Genomic DNA was extracted from an overnight culture using MagNA Pure Compact (Roche Applied Science, Germany), and the Illumina Nextera XT sample prep kit was used to prepare the sequencing library for WGS on the Illumina MiSeq platform, generating 848,394 pass-filtered 250-bp paired-end reads. De novo assembly was performed using Velvet, with a k-mer value of 63, producing 242 contigs with a total length of 5,258,026 bp and an N50 of 90,507 bp. The contigs were then searched against the NCBI NT database (http://www.ncbi.nlm.nih.gov/genbank/index.html) using BLAST (4), identifying strain NA114 (accession no. CP002797.2) as the most probable E. coli strain, with a genomic coverage of 88.7%. Additionally, three circular plasmids were identified, with minimum 90% genomic coverage. Strains PECOS88 (accession no. CU928146.1) and pG-09EL71 (accession no. CP003303.1) were previously identified as E. coli. Interestingly, the third plasmid shares complete 100% identity with the NDM-1-encoding plasmid pTR3 (accession no. JQ349086.2), which was reported to be isolated from a patient admitted into another hospital in Singapore (5). This finding suggests possible epidemiological links between the two plasmids.

Resistance Gene Identifier (Institute of Infectious Disease Research, McMaster University [http://arpcard.mcmaster.ca]) was used to identify antibiotic resistance genes present in the isolate that showed complete concordance with the phenotypic results achieved by predicting resistance to β-lactams, tetracycline, rifampin, macrolides, sulfonamides, and fluoroquinolones (6). This demonstrated the utility of WGS for the identification of species and resistance to antibiotics with a single and more efficient workflow in clinical microbiology settings.
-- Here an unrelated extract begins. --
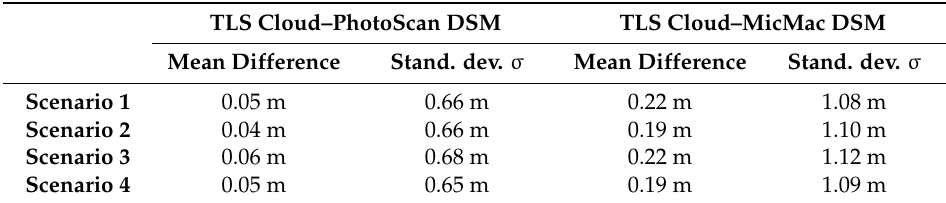
Figure 8. ( a – h ) Comparison between the TLS point cloud and the DSMs computed by PhotoScan ® ( left ) and by MicMac ( right ) for the different scenarios. Table 3. Comparison between the TLS point cloud and both photogrammetric DSMs.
Further studies on the NDM-1-producing E. coli and other nosocomial multidrug-resistant bacterial isolates obtained from patients in Singapore are currently under way. These data may shed important light on the molecular mechanisms contributing to bacterial drug resistance dissemination and help guide preventive measures for hospital transmission.

Nucleotide sequence accession numbers.

This whole-genome shotgun project has been deposited in EMBL under the accession no. CBVN010000001 to CBVN010000242.